Perché non è possibile? Perché o i dati provengono dalla ASL o provengono dalle famiglie.
Tertium non datur.
Che i dati possano provenire, in forma certa, organizzata, attendibile e completa, dalle ASL è negato dalla evidenza, dichiarata e conclamata, che il tracciamento nella seconda fase in Italia non ha funzionato affatto altrimenti, come ha insegnato la Corea del Sud, non avremmo avuto i numeri attuali ed i focolai diffusi.
Non mi risulta, peraltro, che ci sia alcun canale comunicativo diretto ed informatizzato tra le ASL e le scuole in nessuna parte d’Italia.
A cosa servirebbe averlo? Per lo meno per far sapere alle scuole cosa e chi controllare al rientro in presenza. Peraltro siamo o no il Paese dove manco le banche dati organizzate ed istituzionali comunicano fra di loro?
Non vorrei dover evocare le discrepanze ben note a chi opera nelle scuole fra le banche dati previdenziali (ex INPDAP e poi INPS) per giustificare il pessimismo su dati condivisi o notificati alle scuole per permettere un controllo incisivo non basato su assurde autocertificazioni (vietate dalla stessa legge istitutiva) dei genitori sulla salute dei figli.
Ed ancora, se avessimo certezza dei dati sul contagio effettivo (intendo positivi sintomatici ma anche e soprattutto asintomatici) nelle scuole provenienti, in alternativa, dalle famiglie non leggeremmo, come è capitato di recente sull’Espresso, di scuole dove con quattro contagiati in una classe la stessa non veniva messa in quarantena se non dopo un periodo di tempo sufficiente a favorire ancora la diffusione del COVID.
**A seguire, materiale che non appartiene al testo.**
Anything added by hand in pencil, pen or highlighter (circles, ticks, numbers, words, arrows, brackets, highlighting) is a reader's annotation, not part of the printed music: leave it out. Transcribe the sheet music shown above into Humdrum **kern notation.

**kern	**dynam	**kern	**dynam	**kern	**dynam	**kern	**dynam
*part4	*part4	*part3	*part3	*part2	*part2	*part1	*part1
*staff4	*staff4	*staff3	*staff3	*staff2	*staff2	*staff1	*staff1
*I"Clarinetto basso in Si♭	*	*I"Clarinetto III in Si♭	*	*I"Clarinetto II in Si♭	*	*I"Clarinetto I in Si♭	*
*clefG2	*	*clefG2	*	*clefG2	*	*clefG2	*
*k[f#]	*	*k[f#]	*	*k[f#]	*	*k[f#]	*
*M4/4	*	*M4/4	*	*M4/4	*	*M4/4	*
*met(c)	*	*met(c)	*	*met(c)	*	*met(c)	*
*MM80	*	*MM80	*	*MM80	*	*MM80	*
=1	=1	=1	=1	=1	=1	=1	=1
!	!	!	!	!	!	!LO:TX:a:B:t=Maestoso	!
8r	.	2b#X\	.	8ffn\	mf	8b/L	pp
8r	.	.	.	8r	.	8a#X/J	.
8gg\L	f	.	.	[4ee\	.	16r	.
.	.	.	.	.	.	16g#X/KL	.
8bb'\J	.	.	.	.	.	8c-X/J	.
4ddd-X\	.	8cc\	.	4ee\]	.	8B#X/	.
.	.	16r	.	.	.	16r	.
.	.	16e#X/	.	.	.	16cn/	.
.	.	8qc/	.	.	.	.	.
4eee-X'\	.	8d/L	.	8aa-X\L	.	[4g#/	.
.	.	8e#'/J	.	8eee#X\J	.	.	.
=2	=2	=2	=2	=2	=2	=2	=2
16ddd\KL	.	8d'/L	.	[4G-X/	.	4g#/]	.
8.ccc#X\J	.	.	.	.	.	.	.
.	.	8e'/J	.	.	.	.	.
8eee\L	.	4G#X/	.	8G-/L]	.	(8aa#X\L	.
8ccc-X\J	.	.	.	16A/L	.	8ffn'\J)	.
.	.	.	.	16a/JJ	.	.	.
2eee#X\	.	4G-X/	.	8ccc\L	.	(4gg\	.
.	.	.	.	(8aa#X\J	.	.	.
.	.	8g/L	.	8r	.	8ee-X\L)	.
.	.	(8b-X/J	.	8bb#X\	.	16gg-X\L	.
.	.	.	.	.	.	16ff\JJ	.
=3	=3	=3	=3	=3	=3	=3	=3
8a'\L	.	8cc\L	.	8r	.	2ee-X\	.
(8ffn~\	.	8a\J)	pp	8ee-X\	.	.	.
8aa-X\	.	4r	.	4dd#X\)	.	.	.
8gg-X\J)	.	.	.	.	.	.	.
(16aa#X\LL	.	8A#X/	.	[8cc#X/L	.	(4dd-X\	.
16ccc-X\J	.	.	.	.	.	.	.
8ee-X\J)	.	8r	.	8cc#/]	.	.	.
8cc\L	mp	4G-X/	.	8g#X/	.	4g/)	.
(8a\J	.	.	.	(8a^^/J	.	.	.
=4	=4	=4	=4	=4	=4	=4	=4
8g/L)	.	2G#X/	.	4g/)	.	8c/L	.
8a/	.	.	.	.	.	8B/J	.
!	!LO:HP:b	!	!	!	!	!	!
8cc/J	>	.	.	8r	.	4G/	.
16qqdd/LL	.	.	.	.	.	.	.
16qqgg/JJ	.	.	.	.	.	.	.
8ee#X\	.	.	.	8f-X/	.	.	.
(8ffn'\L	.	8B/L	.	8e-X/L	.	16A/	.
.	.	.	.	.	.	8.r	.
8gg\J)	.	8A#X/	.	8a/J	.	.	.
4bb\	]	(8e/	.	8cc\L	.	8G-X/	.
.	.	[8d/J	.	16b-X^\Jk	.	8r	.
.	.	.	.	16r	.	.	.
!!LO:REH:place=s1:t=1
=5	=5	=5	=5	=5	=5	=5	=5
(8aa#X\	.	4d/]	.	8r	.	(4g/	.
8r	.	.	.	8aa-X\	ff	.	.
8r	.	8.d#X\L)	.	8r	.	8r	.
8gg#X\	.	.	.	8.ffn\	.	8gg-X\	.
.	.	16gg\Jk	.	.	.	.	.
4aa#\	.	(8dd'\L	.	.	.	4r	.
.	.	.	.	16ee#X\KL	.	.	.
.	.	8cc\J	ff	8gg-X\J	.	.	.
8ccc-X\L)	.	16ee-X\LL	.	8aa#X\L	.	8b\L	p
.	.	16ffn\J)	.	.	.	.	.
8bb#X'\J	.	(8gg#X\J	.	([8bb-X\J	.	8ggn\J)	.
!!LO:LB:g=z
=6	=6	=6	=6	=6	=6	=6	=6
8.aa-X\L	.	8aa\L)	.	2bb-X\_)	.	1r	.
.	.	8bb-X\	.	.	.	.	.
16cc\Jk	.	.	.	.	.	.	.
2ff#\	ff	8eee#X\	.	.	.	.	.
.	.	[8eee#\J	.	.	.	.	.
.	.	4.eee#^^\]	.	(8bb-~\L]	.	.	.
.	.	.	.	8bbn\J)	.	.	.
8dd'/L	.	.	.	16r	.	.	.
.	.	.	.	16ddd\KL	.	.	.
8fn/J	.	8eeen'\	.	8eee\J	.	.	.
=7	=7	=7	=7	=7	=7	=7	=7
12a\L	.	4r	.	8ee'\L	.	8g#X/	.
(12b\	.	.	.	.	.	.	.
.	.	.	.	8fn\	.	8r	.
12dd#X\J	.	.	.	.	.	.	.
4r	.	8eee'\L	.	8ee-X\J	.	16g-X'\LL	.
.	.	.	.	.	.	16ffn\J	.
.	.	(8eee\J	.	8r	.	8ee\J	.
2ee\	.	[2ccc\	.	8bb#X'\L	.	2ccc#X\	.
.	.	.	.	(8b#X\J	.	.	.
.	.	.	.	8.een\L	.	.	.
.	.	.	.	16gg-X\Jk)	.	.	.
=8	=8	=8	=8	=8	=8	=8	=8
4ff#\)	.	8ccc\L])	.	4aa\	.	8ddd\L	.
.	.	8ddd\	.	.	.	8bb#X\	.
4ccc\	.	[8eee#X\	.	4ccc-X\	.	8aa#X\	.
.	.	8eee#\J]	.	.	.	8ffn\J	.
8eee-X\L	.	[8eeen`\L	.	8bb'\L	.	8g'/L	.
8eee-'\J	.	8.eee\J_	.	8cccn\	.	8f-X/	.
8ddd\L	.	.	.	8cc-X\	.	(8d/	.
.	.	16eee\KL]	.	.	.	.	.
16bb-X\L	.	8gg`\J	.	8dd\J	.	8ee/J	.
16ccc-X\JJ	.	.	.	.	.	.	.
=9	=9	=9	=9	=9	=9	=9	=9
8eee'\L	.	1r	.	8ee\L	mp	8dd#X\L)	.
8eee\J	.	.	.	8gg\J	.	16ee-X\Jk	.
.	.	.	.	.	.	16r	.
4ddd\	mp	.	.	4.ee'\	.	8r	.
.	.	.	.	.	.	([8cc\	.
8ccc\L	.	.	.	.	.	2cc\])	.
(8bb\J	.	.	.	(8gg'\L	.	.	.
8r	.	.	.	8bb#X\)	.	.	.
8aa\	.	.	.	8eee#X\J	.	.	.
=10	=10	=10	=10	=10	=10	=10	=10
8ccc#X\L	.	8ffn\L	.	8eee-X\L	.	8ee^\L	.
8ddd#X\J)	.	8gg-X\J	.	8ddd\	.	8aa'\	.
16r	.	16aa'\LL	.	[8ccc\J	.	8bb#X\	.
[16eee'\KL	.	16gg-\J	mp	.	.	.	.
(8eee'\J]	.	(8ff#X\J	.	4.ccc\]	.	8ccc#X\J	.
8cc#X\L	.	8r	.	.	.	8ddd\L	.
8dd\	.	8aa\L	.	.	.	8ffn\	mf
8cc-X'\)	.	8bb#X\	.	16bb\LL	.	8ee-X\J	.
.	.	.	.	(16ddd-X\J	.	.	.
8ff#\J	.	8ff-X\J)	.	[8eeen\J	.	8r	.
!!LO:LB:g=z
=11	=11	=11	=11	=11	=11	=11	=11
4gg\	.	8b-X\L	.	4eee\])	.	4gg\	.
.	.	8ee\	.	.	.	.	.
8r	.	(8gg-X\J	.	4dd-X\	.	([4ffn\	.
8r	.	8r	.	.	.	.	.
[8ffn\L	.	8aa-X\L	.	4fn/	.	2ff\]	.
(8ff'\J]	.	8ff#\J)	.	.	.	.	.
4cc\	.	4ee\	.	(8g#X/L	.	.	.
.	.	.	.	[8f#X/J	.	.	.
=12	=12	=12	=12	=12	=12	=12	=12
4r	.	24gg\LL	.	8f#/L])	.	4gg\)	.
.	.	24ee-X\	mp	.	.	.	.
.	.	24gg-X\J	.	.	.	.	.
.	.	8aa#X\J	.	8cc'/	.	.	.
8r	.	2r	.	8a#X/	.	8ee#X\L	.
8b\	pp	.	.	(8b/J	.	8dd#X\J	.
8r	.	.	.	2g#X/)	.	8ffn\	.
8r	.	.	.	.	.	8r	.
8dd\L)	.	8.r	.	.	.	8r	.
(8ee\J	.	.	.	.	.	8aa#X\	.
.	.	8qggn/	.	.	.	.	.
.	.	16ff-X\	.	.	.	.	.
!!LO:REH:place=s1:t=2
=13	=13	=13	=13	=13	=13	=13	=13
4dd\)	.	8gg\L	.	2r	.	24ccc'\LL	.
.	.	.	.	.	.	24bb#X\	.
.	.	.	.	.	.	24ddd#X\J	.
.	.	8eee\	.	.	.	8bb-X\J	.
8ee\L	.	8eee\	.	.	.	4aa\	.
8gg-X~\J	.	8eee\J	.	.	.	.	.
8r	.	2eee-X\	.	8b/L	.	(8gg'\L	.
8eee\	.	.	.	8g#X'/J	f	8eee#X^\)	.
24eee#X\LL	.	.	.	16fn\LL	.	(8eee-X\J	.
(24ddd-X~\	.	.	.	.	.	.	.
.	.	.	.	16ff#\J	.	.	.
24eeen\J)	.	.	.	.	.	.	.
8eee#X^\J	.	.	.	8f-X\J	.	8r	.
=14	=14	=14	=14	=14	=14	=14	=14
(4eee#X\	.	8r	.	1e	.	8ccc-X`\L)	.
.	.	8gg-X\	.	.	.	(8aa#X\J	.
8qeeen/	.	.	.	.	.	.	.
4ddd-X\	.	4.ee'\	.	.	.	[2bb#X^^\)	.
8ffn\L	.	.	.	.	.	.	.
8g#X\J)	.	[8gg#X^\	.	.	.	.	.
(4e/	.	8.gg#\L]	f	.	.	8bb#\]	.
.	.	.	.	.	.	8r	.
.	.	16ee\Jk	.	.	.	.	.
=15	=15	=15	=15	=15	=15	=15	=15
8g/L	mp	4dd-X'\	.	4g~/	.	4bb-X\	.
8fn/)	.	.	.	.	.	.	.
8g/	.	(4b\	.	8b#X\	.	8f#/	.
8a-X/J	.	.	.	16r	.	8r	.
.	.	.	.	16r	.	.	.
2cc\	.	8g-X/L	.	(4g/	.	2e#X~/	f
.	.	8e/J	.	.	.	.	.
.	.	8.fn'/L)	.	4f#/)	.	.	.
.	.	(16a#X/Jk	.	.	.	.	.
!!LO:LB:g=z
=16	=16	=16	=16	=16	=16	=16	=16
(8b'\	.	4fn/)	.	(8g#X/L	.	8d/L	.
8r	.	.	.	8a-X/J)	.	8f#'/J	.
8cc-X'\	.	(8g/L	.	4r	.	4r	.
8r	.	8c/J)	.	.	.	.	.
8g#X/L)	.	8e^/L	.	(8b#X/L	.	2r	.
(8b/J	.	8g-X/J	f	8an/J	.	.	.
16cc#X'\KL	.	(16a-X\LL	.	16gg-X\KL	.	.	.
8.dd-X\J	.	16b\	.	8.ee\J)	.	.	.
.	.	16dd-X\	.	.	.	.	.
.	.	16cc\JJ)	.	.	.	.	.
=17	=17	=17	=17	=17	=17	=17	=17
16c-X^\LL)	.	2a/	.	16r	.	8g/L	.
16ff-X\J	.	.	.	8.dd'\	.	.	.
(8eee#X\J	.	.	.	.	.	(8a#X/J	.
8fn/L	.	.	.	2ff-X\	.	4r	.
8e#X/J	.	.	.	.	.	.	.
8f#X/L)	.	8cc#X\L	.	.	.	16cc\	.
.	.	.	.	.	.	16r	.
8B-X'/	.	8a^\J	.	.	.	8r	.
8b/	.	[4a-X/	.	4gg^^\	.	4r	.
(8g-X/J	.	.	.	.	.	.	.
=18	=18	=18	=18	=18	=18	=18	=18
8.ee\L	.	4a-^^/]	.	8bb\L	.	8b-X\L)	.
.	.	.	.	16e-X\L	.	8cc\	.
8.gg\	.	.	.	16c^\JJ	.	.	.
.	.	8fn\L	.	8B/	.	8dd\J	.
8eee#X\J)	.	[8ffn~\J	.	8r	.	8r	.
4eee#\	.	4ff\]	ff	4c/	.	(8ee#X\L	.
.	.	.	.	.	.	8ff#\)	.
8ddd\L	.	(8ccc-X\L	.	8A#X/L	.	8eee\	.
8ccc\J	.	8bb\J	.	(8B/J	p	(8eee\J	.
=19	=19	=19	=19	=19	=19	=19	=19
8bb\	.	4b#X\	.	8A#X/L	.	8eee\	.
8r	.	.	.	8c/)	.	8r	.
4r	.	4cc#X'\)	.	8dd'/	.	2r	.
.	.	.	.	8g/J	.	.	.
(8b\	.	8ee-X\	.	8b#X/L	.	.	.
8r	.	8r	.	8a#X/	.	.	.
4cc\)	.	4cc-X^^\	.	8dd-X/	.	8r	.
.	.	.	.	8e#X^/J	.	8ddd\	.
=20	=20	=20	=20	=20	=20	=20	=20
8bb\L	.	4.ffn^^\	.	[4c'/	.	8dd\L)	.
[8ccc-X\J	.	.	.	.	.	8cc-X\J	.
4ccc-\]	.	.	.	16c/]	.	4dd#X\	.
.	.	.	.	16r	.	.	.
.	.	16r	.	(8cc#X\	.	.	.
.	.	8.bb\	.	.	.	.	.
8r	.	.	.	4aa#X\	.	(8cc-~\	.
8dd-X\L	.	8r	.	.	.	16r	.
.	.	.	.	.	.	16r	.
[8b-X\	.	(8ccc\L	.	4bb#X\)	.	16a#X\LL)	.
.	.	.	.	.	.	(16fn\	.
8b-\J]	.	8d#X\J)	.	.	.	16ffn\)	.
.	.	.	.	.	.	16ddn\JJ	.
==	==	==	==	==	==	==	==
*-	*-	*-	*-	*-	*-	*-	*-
E’ esperienza personale di docente in due classi in quarantena ben prima della chiusura delle scuole campane di non aver avuto alcun contatto dalla ASL manco per accertare, con un minimo di intervista, quanto potessi essere stato “contatto stretto” e questo solo sulla base della nota distanza fra la mia cattedra ed i miei studenti.
Come se poi, tanto per fare un esempio, gli studenti non avessero portato i foglietti di giustifica alla cattedra ma me li avessero lanciati a distanza a mo’ di aereoplanini di carta.
Passiamo alla ipotesi di dati raccolti a partire dalle segnalazioni anche spontanee delle famiglie. Ci sono casi descrivibili (per esperienza diretta e non raccontata) in questi termini: casi di contagio in famiglia, magari tamponi positivi anche di studenti e la scuola cosa ne sa?
Ben poco perché funziona un meccanismo che può partire da due dati anche questi facilmente verificabili.
Ci sono famiglie, in caso di contagio di un membro, non in grado di supplire autonomamente (con i tamponi effettuati privatamente) alle carenze delle ASL e ci sono famiglie dove ,invece, al dato certo del tampone positivo del figlio non segnalano la circostanza alla scuola con la motivazione: “a che pro, mio figlio è a casa e non può contagiare nessuno.”
Ma, all’eventuale rientro in presenza il 9 dicembre, cosa ci salverebbe dal possibile contagio?La sola assenza dello stato febbrile?
Ma se il positivo, pur senza febbre, non ha ancora raggiunto la negativizzazione e se la sua positività non è stata notificata alla scuola cosa succederà al suo rientro a dicembre?
Ed ancora: far rientrare gli studenti italiani a quindici giorni dalla chiusura natalizia, quando ci saranno altre due settimane di possibile “isolamento” sia pure auspicabile e volontario, non è un azzardo privo di senso?
In ultimo una ulteriore considerazione relativa alla DID/DAD in caso di ritorno in presenza: ma qualcuno considera che con classi eventualmente divise fra casa e scuola far operare i docenti con le strutture informatiche della scuola è un collo di bottiglia rispetto alla utilizzazione di postazioni casalinghe che sfruttano reti diverse e più performanti?